Dressed in a gray chalk-striped suit, a white shirt, and solid red silk tie, he looked every bit the man he was. His hair had a few small glints of silver, and pale streaks highlighted the deepening fissures on his face. Whether deep in thought or wincing in pain when wrestling a suspect to the ground, Bauer had a habit of scrunching his face. He joked that it was his “concerned” look. In reality, that was exactly what it was.

He was older, Hannah could see, but then again, so was she.

He flipped off the phone and turned around, and for the first time in years, their eyes met.

“Hannah? Is that you?” he said. His smile was warm and familiar.

“Agent Bauer?”

“I got your message,” he said, moving toward her. “I thought of calling you to tell you to forget it, but if you’re anything like you were twenty years ago, you were packed by the time you called.”

“I was,” she said.

“You look great. I mean, considering the long ride across the shittiest landscape this side of Oklahoma.”

“You look well, too.” She retrieved her purse from the backseat and did a quick glance to ensure all the doors were locked. “And you’re right. The drive was long, dusty, and boring.”

“This won’t be boring,” he said, squinting at the sun as he sized her up. She was grown, beautiful. Her hair flashed golden in the sun.

“You think Marcus sent the package to me,” she said.

“You must, too. Otherwise you wouldn’t be here.”

“I’d like you to read his note,” he said. He reached into his pocket and handed her a folded letter.

She took it and read:

“Before I can do that, I need to exorcise the ghosts of the past. Maybe you do, too. I know things. I do.”
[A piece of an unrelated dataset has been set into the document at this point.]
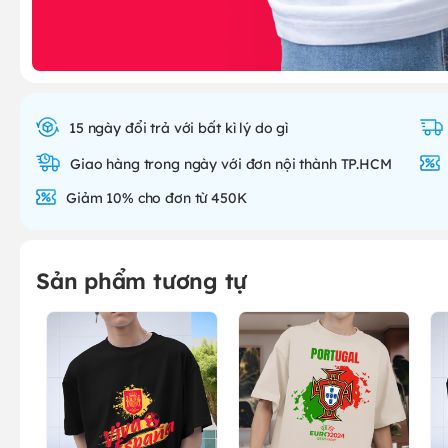
15 ngày đổi trả với bất kì lý do gì
Giao hàng trong ngày với đơn nội thành TP.HCM
Giảm 10% cho đơn từ 450K
Sản phẩm tương tự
“Is he talking about her?”

“Ghosts of the past? Honestly, Hannah, I don’t know. I’ve wanted to see this nutcase for twenty years. I’ve wanted to slam him to the ground and hold a gun to his fat head to get him to tell me what he really knows.” He motioned at a small bus coming toward them. “Maybe he will tell us something that we’ve all wanted to know for a very long time.”

“I know that. And as much as I want to see him, I almost can’t bear to do it,” she said.

“Understood,” he answered. “I can only imagine.”

“Imagine is a good word. I’ve imagined talking to him over the years. I’ve imagined shaking him and pleading with him to tell me where she is…if he knows,” she added softly.

Bauer moved closer and offered his hand. It was a kind of awkward attempt at reassurance. Hannah wasn’t sure if he wanted to hold her hand, shake it, or carry her purse.

“I know I’ll get through it,” she said. “I’ve done all right. I’ve got a life, but I still want some answers.”

Bauer nodded. “This is the time,” he added. “I feel it.”

The bus parked, and the pair followed a stream of prison groupies, wives, mothers, and fathers into a modular building that functioned as the processing center for visitors. After five minutes of what amounted to nothing more than rubber-stamp processing, they were on yet another small bus alone, headed for the warden’s entrance on the eastern wall. There, Warden Thomas’s information officer would take them to a private visitation room.

The minibus bounced over a speed bump and lurched forward.

“This thing needs new shocks,” Bauer said.

“And a new driver,” Hannah added.

There was no argument there. The kid at the wheel reeked of Brut and attitude. He was hell-bent on showing his two passengers just how fast he could get from point A to point B. Luck, for the time being, had likely spared him from the fate of being on the other side of the walls. Driving like he did, he was sure to end up in jail, or prison. Maybe he wouldn’t mind. At least he knew his way around Cutter’s Landing.


Inside the walls, a behemoth of a man was about to have the rare visitor—two, no less. He’s been alone so long, not completely by choice, of course. Liz Wheaton had tried to visit her son, but he’d refused to see her. She sent at least one letter or card a month—some newsy, others full of bile—all doused in White Shoulders. Marcus Wheaton also refused to answer any, save for one letter he had sent his first week in Cutter’s Landing. Liz Wheaton saved the single note and carried it in her purse.

I love Claire. She loves me. No one is perfect, but you should know that better than anyone. She and I will be together. And as long as you don’t accept that, then you’re nothing to me.